Beschuldigter Polier von Kölner U-Bahn soll nun in Düsseldorf mitarbeiten

09.02.2010 | 14:09 Uhr
Beschuldigter Polier von Kölner U-Bahn soll nun in Düsseldorf mitarbeiten

Düsseldorf.Nach dem Geständnis eines Bauarbeiters über Pfusch am Kölner U-Bahn-Bau werden neue brisante Details bekannt. Der Bauarbeiter hatte eingeräumt, dass an der Unglücksstelle bewusst nachlässig gearbeitet worden sei - und zwar auf Anweisung eines Poliers. Dieser soll nun an den U-Bahn-Bauten in Düsseldorf beteiligt sein.

Im Zusammenhang mit dem Einsturz des Kölner Stadtarchivs vor knapp einem Jahr sind neue Details bekannt geworden. Bei den Ermittlungen zur Unglücksursache soll nach einem Bericht des „Kölner Stadt-Anzeigers“ (Dienstagausgabe) ein Arbeiter Schlampereien an der U-Bahn-Baustelle eingeräumt haben.

Laut dieser Aussage sollen in einer Außenwand, die das U-Bahn-Bauwerk sichern sollte, zu wenig Eisenbügel eingeflochten worden sein. Der Bauarbeiter will auf Anweisung seines Poliers gehandelt haben. Die nicht verwendeten Eisenbügel seien an einen Schrotthändler verkauft worden.

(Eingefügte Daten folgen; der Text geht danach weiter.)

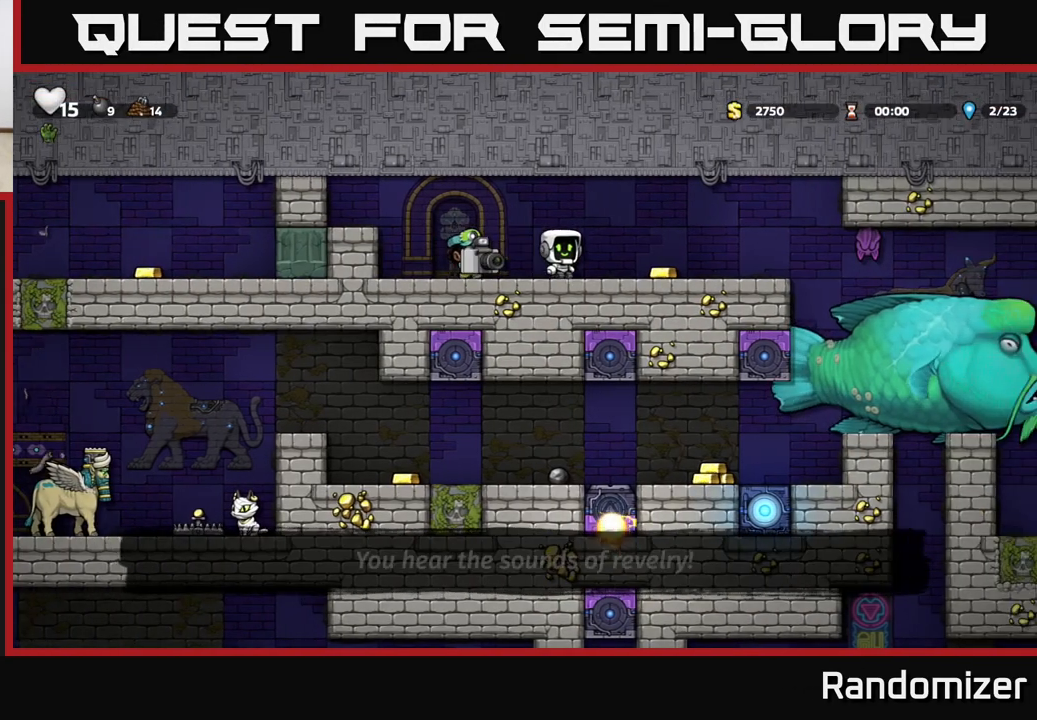
{"buttons": [], "left_stick": "center", "right_stick": "center", "events": [[367, "left_stick", "center"]]}
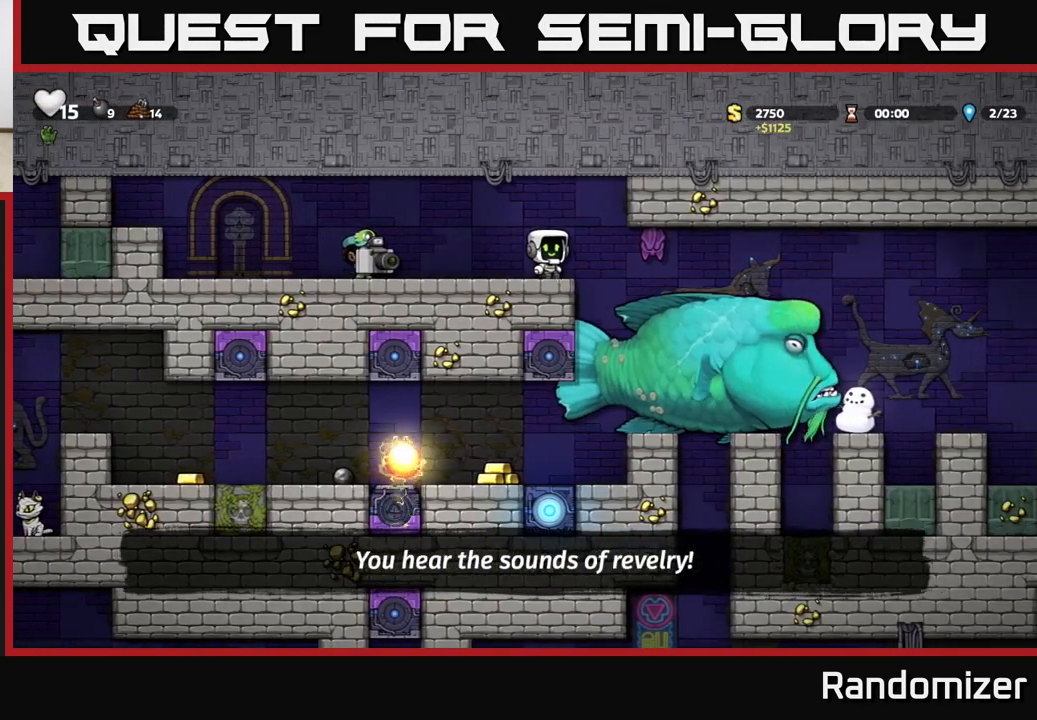
{"buttons": [], "left_stick": "center", "right_stick": "center", "events": [[17, "left_stick", "right"], [33, "X", "down"], [117, "X", "up"], [167, "left_stick", "center"], [233, "left_stick", "left"], [367, "A", "down"], [383, "left_stick", "center"], [467, "A", "up"]]}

Konsequenzen für Düsseldorf noch nicht bekannt

Derselbe Polier soll laut der Online-Ausgabe des „Kölner Stadt-Anzeigers“ vom Dienstag an den U-Bahn-Arbeiten für die Wehrhahn-Linie in Düsseldorf beteiligt sein. Dort werde das gleiche Bauverfahren angewandt wie in Köln, der unterirdische Schildvortrieb. Noch ist offen, ob die Kölner Vorfälle Konsequenzen für den U-Bahn-Bau in Düsseldorf haben werden.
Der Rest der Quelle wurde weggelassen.